* Exercise goal
Retype the text lines of the material below exactly, leaving out the pictures.

──────── Data to examine ────────

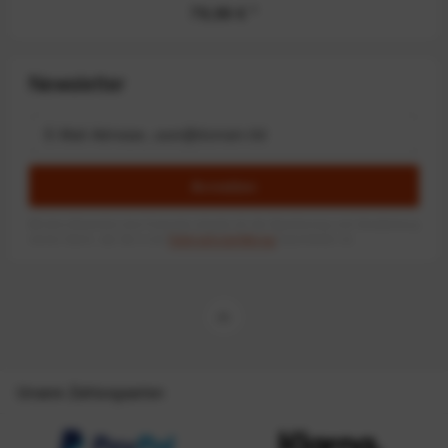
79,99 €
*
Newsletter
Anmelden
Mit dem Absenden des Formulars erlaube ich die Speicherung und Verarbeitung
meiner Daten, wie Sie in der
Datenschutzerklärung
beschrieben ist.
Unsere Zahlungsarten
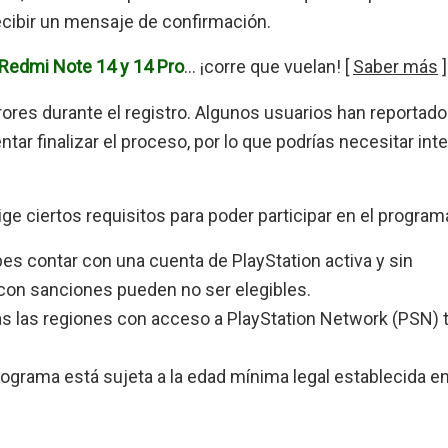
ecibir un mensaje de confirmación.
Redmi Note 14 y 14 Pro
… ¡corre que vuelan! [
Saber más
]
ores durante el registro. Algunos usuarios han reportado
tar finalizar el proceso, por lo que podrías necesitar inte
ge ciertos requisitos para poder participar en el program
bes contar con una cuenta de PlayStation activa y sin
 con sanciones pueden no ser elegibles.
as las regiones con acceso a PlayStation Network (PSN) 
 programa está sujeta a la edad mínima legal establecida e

────────

* Solution
79,99 €
*
Newsletter
Anmelden
Mit dem Absenden des Formulars erlaube ich die Speicherung und Verarbeitung
meiner Daten, wie Sie in der
Datenschutzerklärung
beschrieben ist.
Unsere Zahlungsarten
ecibir un mensaje de confirmación.
Redmi Note 14 y 14 Pro
… ¡corre que vuelan! [
Saber más
]
ores durante el registro. Algunos usuarios han reportado
tar finalizar el proceso, por lo que podrías necesitar inte
ge ciertos requisitos para poder participar en el program
bes contar con una cuenta de PlayStation activa y sin
 con sanciones pueden no ser elegibles.
as las regiones con acceso a PlayStation Network (PSN) 
 programa está sujeta a la edad mínima legal establecida e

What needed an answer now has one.